* _Transcribed page contents_
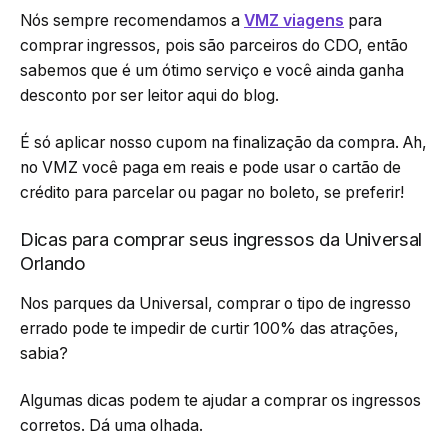
Nós sempre recomendamos a
VMZ viagens
para
comprar ingressos, pois são parceiros do CDO, então
sabemos que é um ótimo serviço e você ainda ganha
desconto por ser leitor aqui do blog.
É só aplicar nosso cupom na finalização da compra. Ah,
no VMZ você paga em reais e pode usar o cartão de
crédito para parcelar ou pagar no boleto, se preferir!
Dicas para comprar seus ingressos da Universal
Orlando
Nos parques da Universal, comprar o tipo de ingresso
errado pode te impedir de curtir 100% das atrações,
sabia?
Algumas dicas podem te ajudar a comprar os ingressos
corretos. Dá uma olhada.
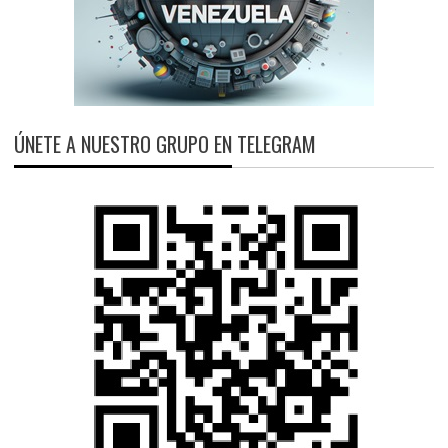
ÚNETE A NUESTRO GRUPO EN TELEGRAM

* _Task requirements_
Rewrite the data above, substituting "bilhetes" for every occurrence of "ingressos" and keeping everything else the same. Omit the pictures from your version.

* _Answer_
Nós sempre recomendamos a
VMZ viagens
para
comprar bilhetes, pois são parceiros do CDO, então
sabemos que é um ótimo serviço e você ainda ganha
desconto por ser leitor aqui do blog.
É só aplicar nosso cupom na finalização da compra. Ah,
no VMZ você paga em reais e pode usar o cartão de
crédito para parcelar ou pagar no boleto, se preferir!
Dicas para comprar seus bilhetes da Universal
Orlando
Nos parques da Universal, comprar o tipo de ingresso
errado pode te impedir de curtir 100% das atrações,
sabia?
Algumas dicas podem te ajudar a comprar os bilhetes
corretos. Dá uma olhada.
ÚNETE A NUESTRO GRUPO EN TELEGRAM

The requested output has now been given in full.